When a line of the records contains "para", copy it.

== Provided records

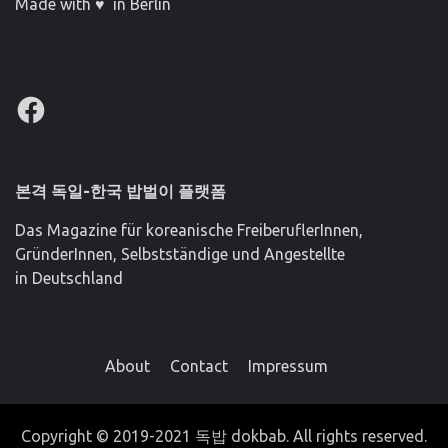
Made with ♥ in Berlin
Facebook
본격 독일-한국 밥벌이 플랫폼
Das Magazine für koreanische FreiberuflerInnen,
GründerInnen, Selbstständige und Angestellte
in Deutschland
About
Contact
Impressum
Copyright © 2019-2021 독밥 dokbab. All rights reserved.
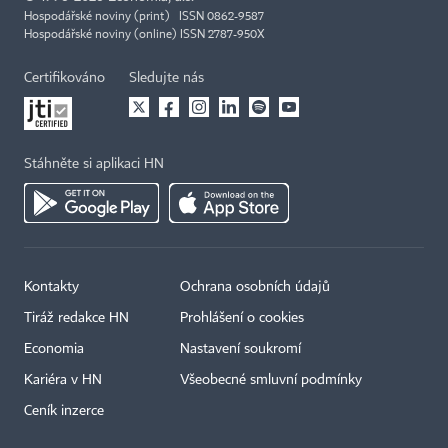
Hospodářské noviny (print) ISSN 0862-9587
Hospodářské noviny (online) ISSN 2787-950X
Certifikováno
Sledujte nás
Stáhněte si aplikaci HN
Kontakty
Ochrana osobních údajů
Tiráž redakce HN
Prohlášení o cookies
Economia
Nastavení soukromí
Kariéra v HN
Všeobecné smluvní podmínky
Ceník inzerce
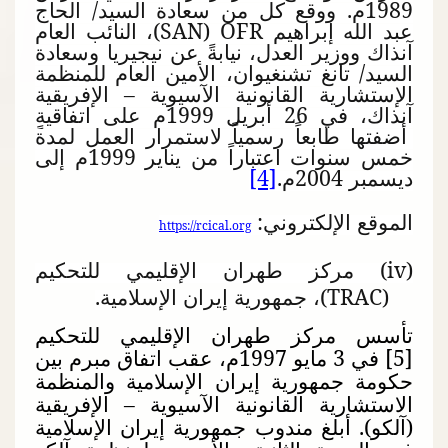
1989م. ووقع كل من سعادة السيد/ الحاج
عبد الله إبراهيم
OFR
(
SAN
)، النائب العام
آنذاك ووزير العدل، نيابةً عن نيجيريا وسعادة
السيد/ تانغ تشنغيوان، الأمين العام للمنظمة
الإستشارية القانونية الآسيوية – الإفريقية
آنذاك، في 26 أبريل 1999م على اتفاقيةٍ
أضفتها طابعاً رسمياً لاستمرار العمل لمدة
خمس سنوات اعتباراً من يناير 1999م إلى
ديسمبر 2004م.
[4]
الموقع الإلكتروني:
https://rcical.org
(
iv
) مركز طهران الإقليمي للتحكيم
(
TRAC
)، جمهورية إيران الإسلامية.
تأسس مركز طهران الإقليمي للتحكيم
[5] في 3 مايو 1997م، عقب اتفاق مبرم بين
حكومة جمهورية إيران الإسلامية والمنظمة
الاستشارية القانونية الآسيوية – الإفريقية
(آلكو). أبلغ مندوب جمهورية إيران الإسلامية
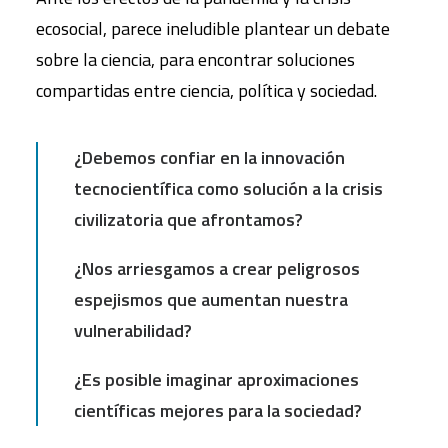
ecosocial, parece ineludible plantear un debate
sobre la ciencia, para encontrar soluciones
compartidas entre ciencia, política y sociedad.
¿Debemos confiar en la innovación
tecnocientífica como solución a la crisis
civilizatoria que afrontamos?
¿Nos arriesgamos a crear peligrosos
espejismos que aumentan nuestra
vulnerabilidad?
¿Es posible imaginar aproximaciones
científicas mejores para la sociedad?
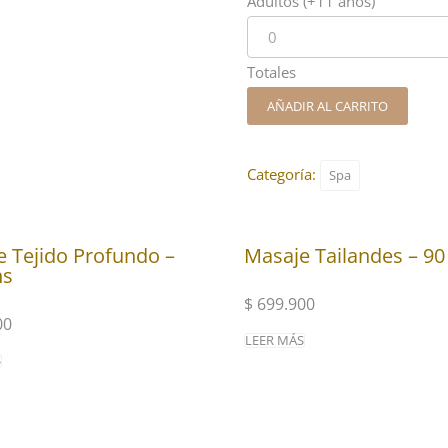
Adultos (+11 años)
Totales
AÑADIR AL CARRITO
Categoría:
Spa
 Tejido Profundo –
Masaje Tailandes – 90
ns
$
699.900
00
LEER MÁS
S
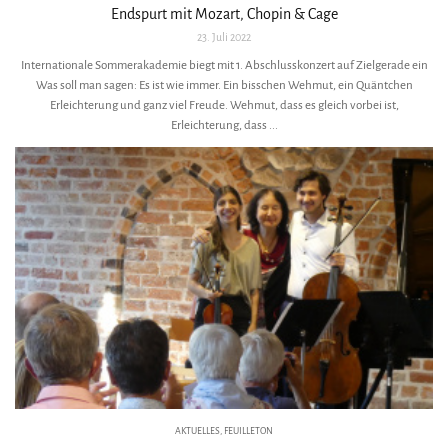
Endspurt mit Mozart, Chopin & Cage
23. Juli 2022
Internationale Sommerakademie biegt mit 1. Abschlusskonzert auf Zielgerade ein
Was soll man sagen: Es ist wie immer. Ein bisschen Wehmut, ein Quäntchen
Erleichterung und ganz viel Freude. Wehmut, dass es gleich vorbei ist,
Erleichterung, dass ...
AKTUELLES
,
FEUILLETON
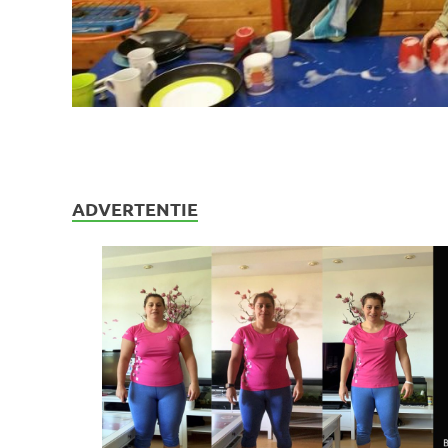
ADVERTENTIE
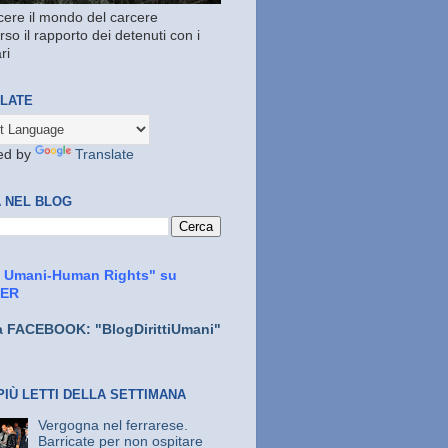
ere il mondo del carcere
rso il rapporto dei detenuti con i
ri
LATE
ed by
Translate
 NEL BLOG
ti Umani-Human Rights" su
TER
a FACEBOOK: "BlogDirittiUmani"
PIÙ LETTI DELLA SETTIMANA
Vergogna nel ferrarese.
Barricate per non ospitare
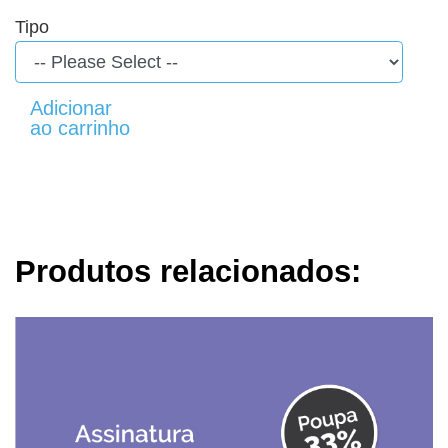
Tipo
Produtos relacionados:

====
== Provided records

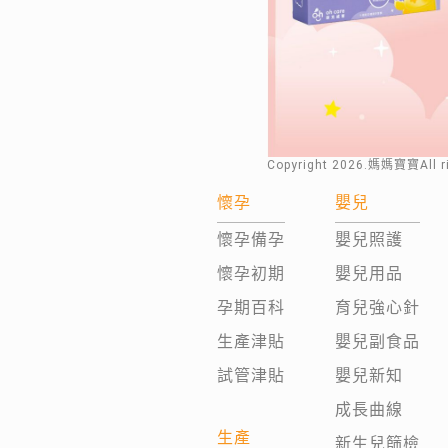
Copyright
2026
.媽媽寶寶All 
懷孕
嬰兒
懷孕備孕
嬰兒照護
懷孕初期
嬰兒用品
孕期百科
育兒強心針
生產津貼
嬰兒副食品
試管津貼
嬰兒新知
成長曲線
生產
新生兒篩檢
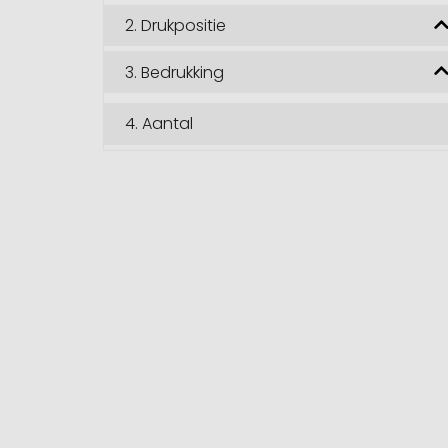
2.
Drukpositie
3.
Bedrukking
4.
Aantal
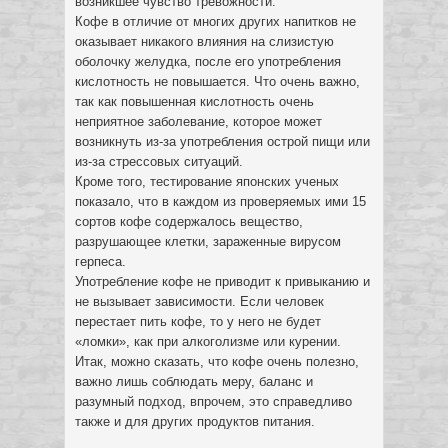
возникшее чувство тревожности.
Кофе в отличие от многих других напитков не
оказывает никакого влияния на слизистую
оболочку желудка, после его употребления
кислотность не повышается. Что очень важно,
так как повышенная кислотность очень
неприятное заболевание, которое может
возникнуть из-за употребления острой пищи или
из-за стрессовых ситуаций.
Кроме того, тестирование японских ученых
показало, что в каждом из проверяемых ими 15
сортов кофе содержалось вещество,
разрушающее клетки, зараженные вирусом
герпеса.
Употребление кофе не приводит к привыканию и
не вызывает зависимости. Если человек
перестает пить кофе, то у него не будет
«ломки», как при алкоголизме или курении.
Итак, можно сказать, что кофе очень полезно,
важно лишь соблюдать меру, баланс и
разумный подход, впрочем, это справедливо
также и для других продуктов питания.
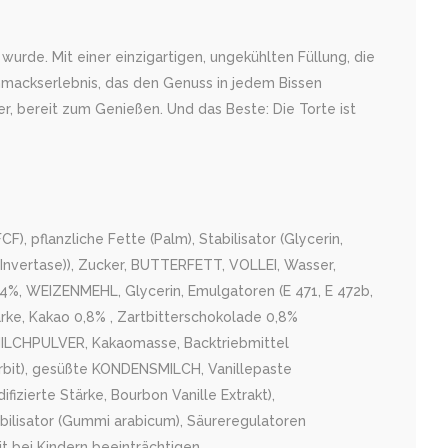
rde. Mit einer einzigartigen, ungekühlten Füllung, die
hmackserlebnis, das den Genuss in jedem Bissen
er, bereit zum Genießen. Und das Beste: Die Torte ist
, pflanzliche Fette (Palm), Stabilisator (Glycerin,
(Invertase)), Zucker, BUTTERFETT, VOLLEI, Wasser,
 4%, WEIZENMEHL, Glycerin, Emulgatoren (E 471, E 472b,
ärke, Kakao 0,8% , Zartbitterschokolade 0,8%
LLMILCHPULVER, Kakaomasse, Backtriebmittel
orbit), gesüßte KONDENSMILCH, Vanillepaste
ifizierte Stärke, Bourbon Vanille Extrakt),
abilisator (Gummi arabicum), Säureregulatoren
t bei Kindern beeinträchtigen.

====

Exercise solution
sobre la ciencia, para encontrar soluciones
científicas mejores para la sociedad?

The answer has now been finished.